CONSIGNE 1. Dans l'extrait sur l'interpellation ci-dessous, relevez les verbes à l'infinitif qui suivent immédiatement « je tiens à » ou « je vais ».

TEXTE EXTRAIT.

En premier lieu, je tiens à remercier le Conseil d’Etat pour ses réponses à cette interpellation. Néanmoins, ces dernières, tout comme le comportement d’une professeure de l’université, me laissent quand même un peu songeur. Sans polémiquer, je tiens à orienter le projecteur d’une manière quelque peu différente. Je ne vais pas prendre de la hauteur – vous m’excuserez – mais je vais tenter d’analyser cette affaire de manière pragmatique en regard de la Loi sur l’Université de Lausanne (LUL), ainsi que de la Loi sur le personnel de l’Etat de Vaud (LPERS).

SUPPORT D'EXERCICE.
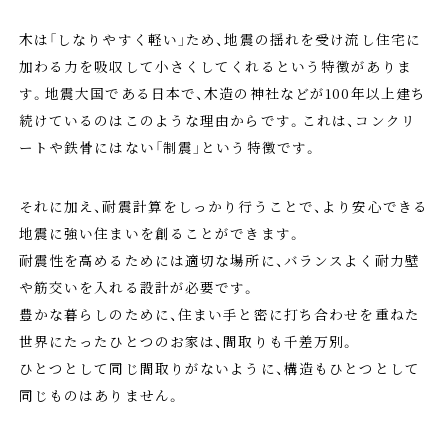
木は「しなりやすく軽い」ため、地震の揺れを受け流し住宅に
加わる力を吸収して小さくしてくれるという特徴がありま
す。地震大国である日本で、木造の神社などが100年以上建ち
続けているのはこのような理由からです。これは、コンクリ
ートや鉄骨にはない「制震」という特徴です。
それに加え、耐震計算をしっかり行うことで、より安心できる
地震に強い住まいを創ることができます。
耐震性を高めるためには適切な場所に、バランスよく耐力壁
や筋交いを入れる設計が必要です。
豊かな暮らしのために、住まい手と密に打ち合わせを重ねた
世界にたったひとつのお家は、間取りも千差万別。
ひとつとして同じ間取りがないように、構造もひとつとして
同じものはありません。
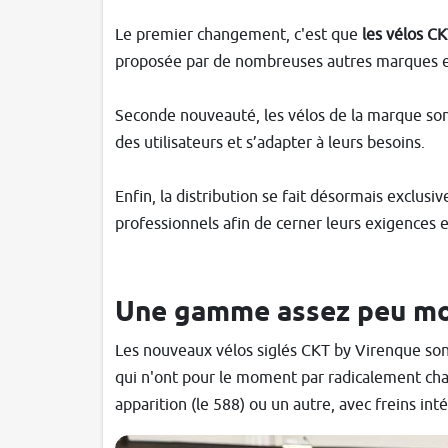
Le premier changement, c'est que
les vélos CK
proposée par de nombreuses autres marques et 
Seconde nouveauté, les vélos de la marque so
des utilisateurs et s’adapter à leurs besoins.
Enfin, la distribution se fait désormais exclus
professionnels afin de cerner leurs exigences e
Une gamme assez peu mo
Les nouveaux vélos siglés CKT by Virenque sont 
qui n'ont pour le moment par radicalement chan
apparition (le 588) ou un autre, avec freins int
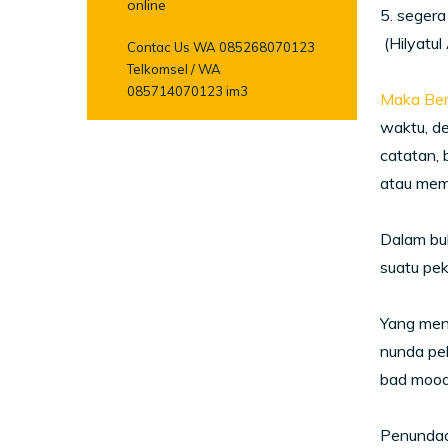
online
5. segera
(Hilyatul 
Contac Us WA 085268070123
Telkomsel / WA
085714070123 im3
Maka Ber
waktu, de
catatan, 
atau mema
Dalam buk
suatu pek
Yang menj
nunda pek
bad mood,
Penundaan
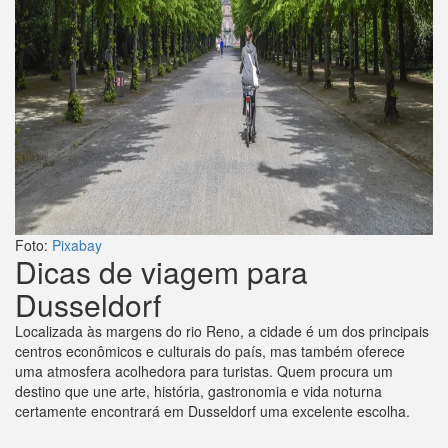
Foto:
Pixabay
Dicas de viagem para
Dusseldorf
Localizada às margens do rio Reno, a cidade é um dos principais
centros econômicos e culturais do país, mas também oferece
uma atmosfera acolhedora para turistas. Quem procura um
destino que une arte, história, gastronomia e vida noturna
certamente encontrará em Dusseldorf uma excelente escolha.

CONSIGNE 2. Modifiez tout ce qui va de la ligne contenant « Le premier changement, c'est que » jusqu'à la fin de la liste, ces deux bornes comprises, en remplaçant « Dusseldorf » par « Düsseldorf » et en laissant tout le reste tel quel. Donnez uniquement ce passage, sans les images.

RÉPONSE 1. remercier, orienter, tenter

RÉPONSE 2.
Le premier changement, c'est que
les vélos CK
proposée par de nombreuses autres marques et 
Seconde nouveauté, les vélos de la marque so
des utilisateurs et s’adapter à leurs besoins.
Enfin, la distribution se fait désormais exclus
professionnels afin de cerner leurs exigences e
Une gamme assez peu mo
Les nouveaux vélos siglés CKT by Virenque sont 
qui n'ont pour le moment par radicalement chan
apparition (le 588) ou un autre, avec freins int
online
5. segera
(Hilyatul 
Contac Us WA 085268070123
Telkomsel / WA
085714070123 im3
Maka Ber
waktu, de
catatan, 
atau mema
Dalam buk
suatu pek
Yang menj
nunda pek
bad mood,
Penundaan
Foto:
Pixabay
Dicas de viagem para
Düsseldorf
Localizada às margens do rio Reno, a cidade é um dos principais
centros econômicos e culturais do país, mas também oferece
uma atmosfera acolhedora para turistas. Quem procura um
destino que une arte, história, gastronomia e vida noturna
certamente encontrará em Düsseldorf uma excelente escolha.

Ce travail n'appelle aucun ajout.